看见钱渲被野狗群撕咬,钱同山愣愣的站了一会儿才急忙翻越窗户,想从二楼直接跳下去。

他在赌,赌那位将军一定会把自己拉住。

大长公主的亲儿子就在野狗群里,这位将军碍于身体原因,并未不顾一切地跳下去施救,可见他是个极为理性的人。

他必然会做出最有利的选择。

果然,钱同山刚伸出去一只脚,将军就把他拦住。

“钱先生,您冷静!您现在下去也会死!”

钱同山假意挣扎。

将军苦苦劝说:“您家中可还有妻儿老小?您若是不在了,他们怎么办?”

钱同山狠狠愣住,随后悲呼:“娘!”

两行眼泪缓缓流出,打湿了他哀恸的脸。

见他骑在窗户上再无动作,将军这才缓缓放开他的胳膊,发出怜悯的叹息。

楼下传来野兽护食的凶狠咆哮,紧接着是狂乱的吠声。
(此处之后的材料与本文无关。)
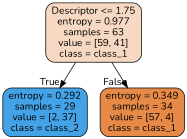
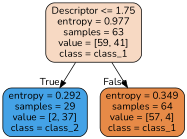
  digraph {
    fontname=Nunito
    node [color=black fontname=Nunito shape=box style="filled, rounded"]
    edge [fontname=Nunito labeldistance=2.5]
    n1 [fillcolor="#f7d9c3" label="Descriptor <= 1.75\nentropy = 0.977\nsamples = 63\nvalue = [59, 41]\nclass = class_1"]
    n2 [fillcolor="#44a2e6" label="entropy = 0.292\nsamples = 29\nvalue = [2, 37]\nclass = class_2"]
-   n3 [fillcolor="#e78a47" label="entropy = 0.349\nsamples = 34\nvalue = [57, 4]\nclass = class_1"]
+   n3 [fillcolor="#e78a47" label="entropy = 0.349\nsamples = 64\nvalue = [57, 4]\nclass = class_1"]
    n1 -> n2 [headlabel=True labelangle=45]
    n1 -> n3 [headlabel=False labelangle=-45]
  }
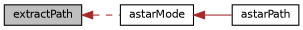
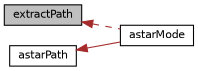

平乐璋三人的惨叫越来越微弱,直至消失。

钱同山低下头张望,看见三群野狗围着三堆人形烂肉在啃食。

那三个鬼子死了吗?

钱同山正愣神,将军忽然把他扯入窗内,带着他躲到旁边的墙壁后面。

“怎么了?”钱同山疑惑地问。

将军低语:“兵马司的人来了。我不能被他们看见。”

钱同山压低声音问道:“为何?”

将军苦笑:“若是大长公主知道我在场,却还眼睁睁地看着小郡王惨死,她会杀了我。”

钱同山恍然大悟,喃喃道:“是,你要躲好,千万别露面。我知道你是身不由己,可别人不知道。如你这般,下去了也只是给野狗添个菜而已。”

将军捂住绞痛的腹部,流着冷汗低声道谢。

窗户外面,整齐划一的马蹄声很快变得凌乱,紧接着就是马匹尖锐的嘶鸣。

“不好,惊马了!”

“骑马的不得靠近!快走!”

“步兵过去救援!”

街道底下传来沸沸扬扬的人声。

钱同山偷偷探出半个脑袋查看情况。

只见兵马司的骑兵慌忙撤走,步兵举着刀枪砍杀野狗。

一个身穿黑色劲装的男人从暗巷里爬出来,拼着最后一口气喊道:“快救小郡王!在那里,那里!”

他指着野狗最多的地方,三堆人形烂肉引起了官兵的注意。

听说是小郡王,大家连忙冲过去救援。

野狗群慌忙逃窜,血肉模糊的小郡王被抬到没有尸水的地方。他的眼睛、嘴唇、鼻子、耳朵,全被野狗咬掉吞吃,整张脸已经没有五官。

枢密使府的小公子肚皮破了一个大洞,肠子被掏出来,堆积在地上。

这样还能活吗?

黑衣男人见此情景无比绝望,抽出一把匕首,毫不犹豫地抹了自己脖子。

另外三个黑衣男人也从暗巷里爬出来,看见这等地狱景象,只是微微一愣,然后便都自断心脉,死在街头。

钱同山看得浑身发冷。他小声问道:“那四个人就是你说的大长公主府的暗卫?”

将军探出半个头飞快扫了一眼,颔首:“是他们。”

然后他指着躺在漆黑尸水中,早已经被踩成肉泥的一个黑衣男人说道:“他也是。”

钱同山点点头,喃喃道:“大长公主的手段十分酷烈吧?他们不敢回去复命,只能自裁。”

将军背靠墙壁,苦笑一声,“我若是被发现,我也只能自裁。大长公主眼里容不得沙子。”

钱同山摇摇头,不予置评。但他对那位大长公主的印象已经跌落谷底。若不是她的纵容,平乐璋岂敢这样肆意妄为?